Earthaid3 sends a link to a column by University of Texas journalism professor Robert Jensen, in which he reports on efforts by the Florida legislature to snuff out the teaching of history in a fashion that recalls nothing so much as Stalin’s Soviet Union:
“Florida’s lawmakers are not only prescribing a specific view of US history that must be taught (my favorite among the specific commands in the law is the one about instructing students on “the nature and importance of free enterprise to the United States economy”), but are trying to legislate out of existence any ideas to the contrary. They are not just saying that their history is the best history, but that it is beyond interpretation. In fact, the law attempts to suppress discussion of the very idea that history is interpretation.”

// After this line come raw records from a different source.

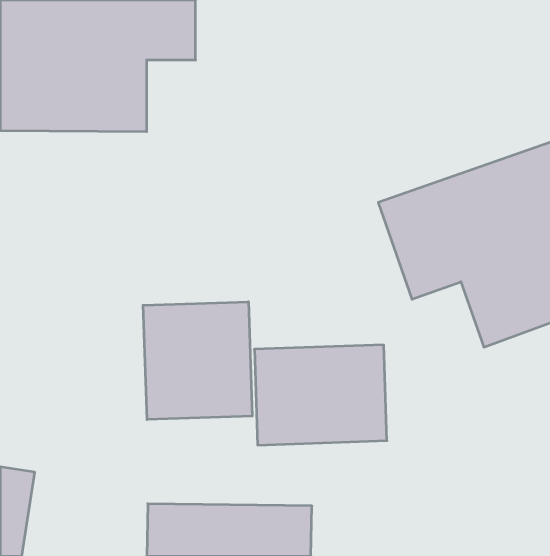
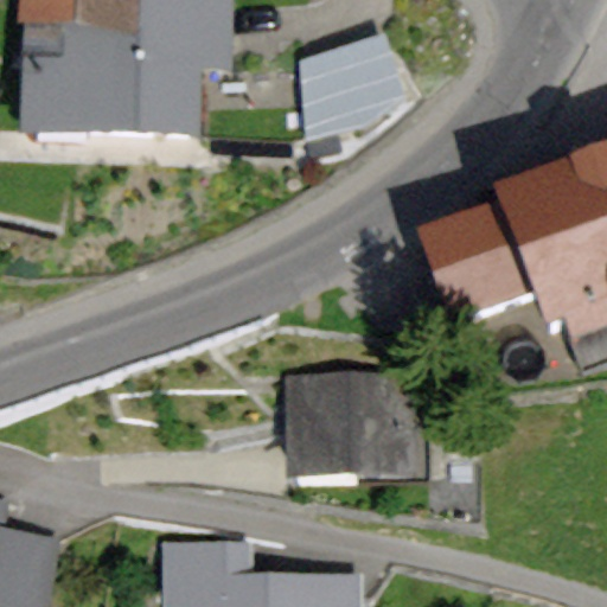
building: none -> [299,25,416,129]
building: [143,302,252,420] -> none

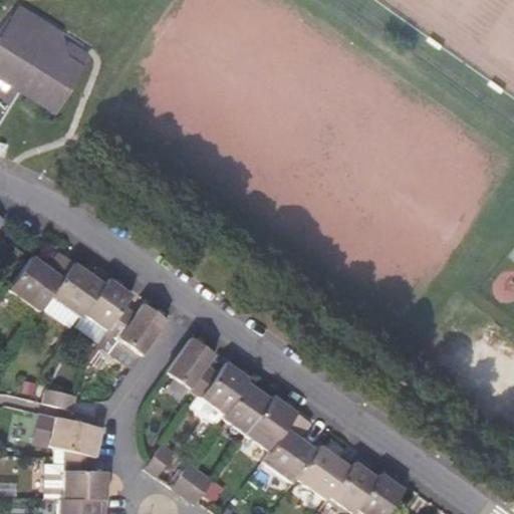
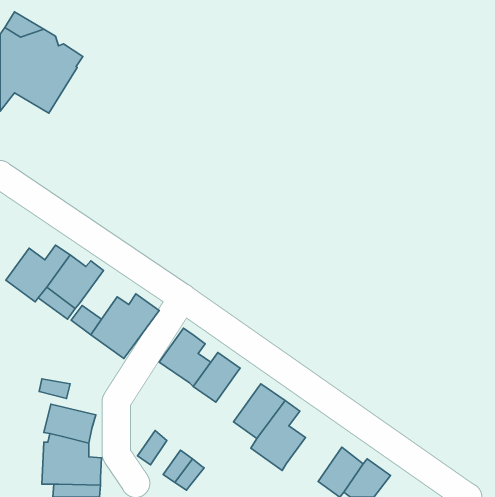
building: [85,278,133,328] -> none
building: [222,382,270,434] -> none
building: [298,446,355,499] -> none

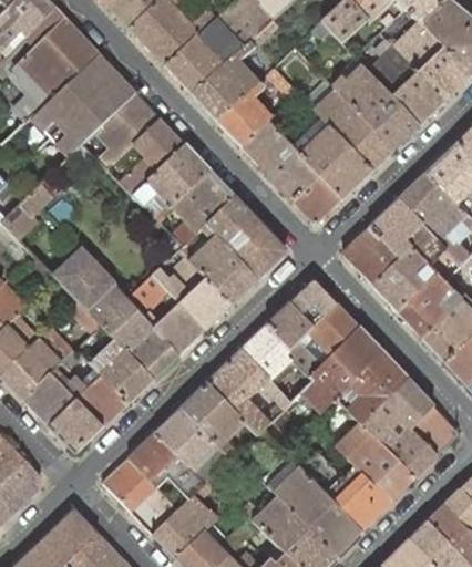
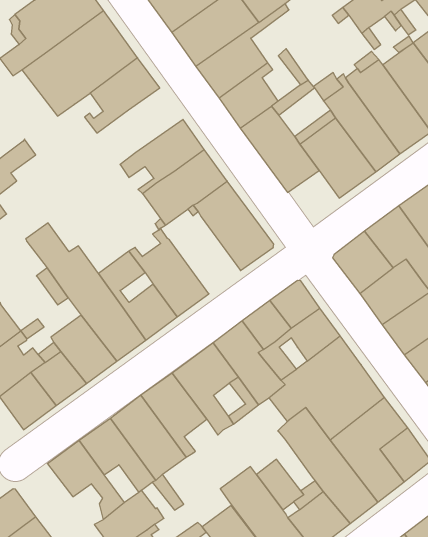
building: [121,117,186,194] -> none
building: [293,175,341,223] -> none
building: [188,233,258,303] -> none

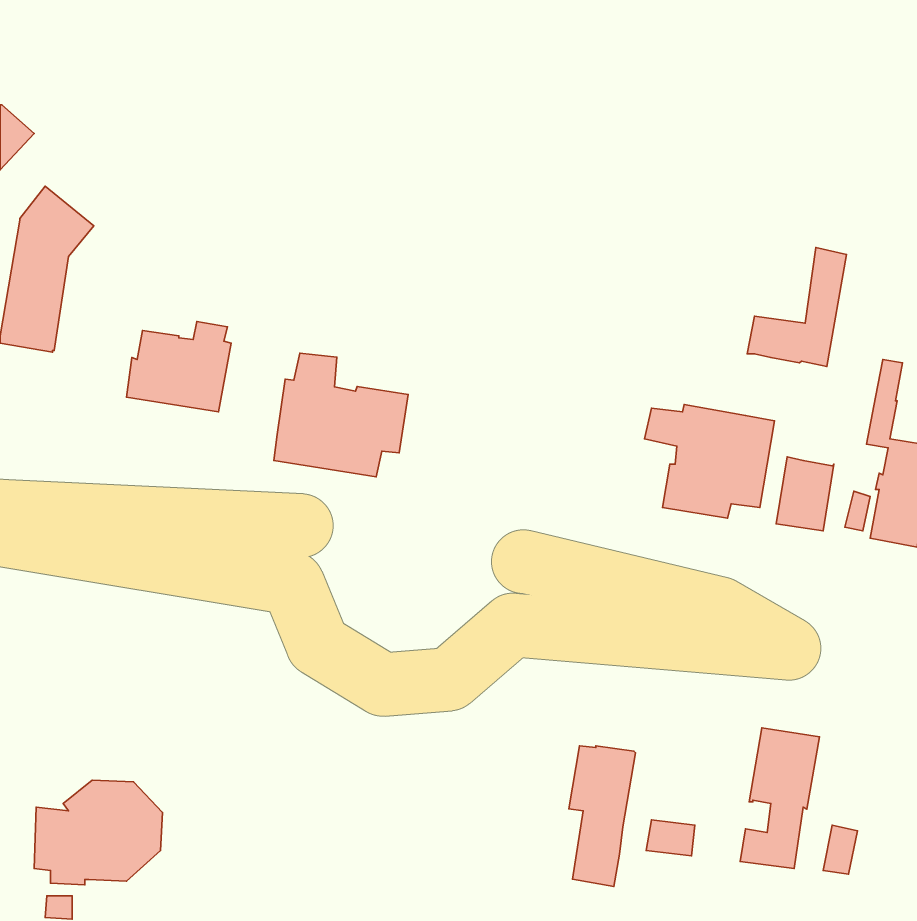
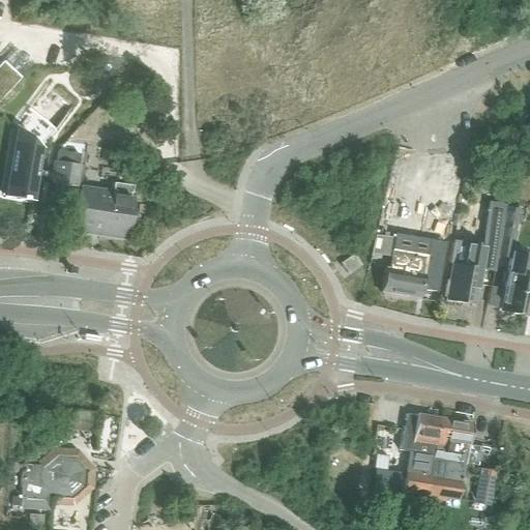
building: [747,247,847,367] -> [450,201,507,269]
building: none -> [53,150,82,186]
building: [274,353,408,477] -> none
building: [569,746,636,887] -> [402,413,440,494]

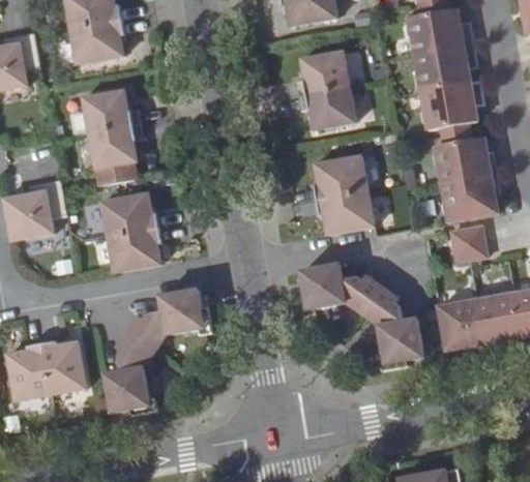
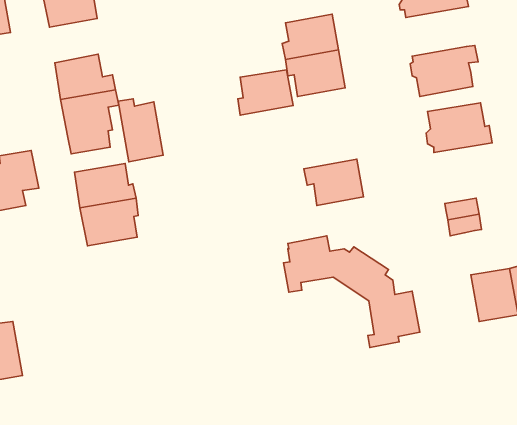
building: [412,43,477,91] -> none
building: none -> [118,99,163,162]
building: [316,155,369,199] -> [238,70,293,115]
building: [439,174,500,221] -> none
building: [102,289,208,415] -> none
building: [438,300,485,351] -> none
building: [39,341,84,396] -> none

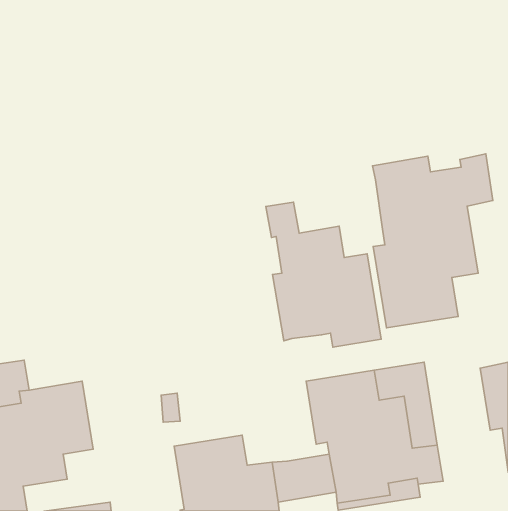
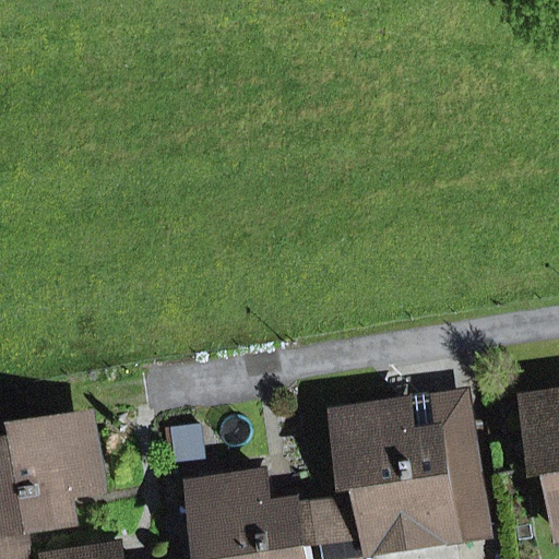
building: [372,154,493,328] -> none
building: [266,202,381,347] -> none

Go see the column, here: http://www.commondreams.org/views06/0717-22.htm
From this column, it appears to me that Florida, under Gov. Jeb Bush, is headed exactly the opposite direction of Texas, using the laws passed under his brother, Gov. George Bush, and contrary to the federal law, the No Child Left Behind Act.
Most troubling is what appears to be an effort to stamp out teaching about discrimination against African Americans and Native Americans.
“Is history “knowable, teachable, and testable?” Certainly people can work hard to know — to develop interpretations of processes and events in history and to understand competing interpretations. We can teach about those views. And students can be tested on their understanding of conflicting constructions of history.
“But the real test is whether Americans can come to terms with not only the grand triumphs but also the profound failures of our history. At stake in that test is not just a grade in a class, but our collective future.”
See this account from “Sean’s Russia Blog”: http://seansrusskiiblog.blogspot.com/2006/06/revisiting-floridas-ban-on-revisionism.html
Readers from Florida: Can you lend details? Is this as bad as it seems?
Generally, if teachers are trained well in history, their students will get the sort of education that leads them to be better citizens, able to pull from history what they need to function in their lives as citizens of their cities, states and nation. Propaganda will be, in the end, self-defeating. The best way to teach history is straight up, warts and all, and invite criticism.
Georges Santayana had it right: Those who do not know history are condemned to repeat it. We teach history to avoid exactly that condemnation. Does Florida’s law help toward that goal, or hinder our efforts to educate our children?
Update: J. L. Bell at Boston 1775 looks at the Florida standards specifically with regard to the Declaration of Independence. It’s not pretty.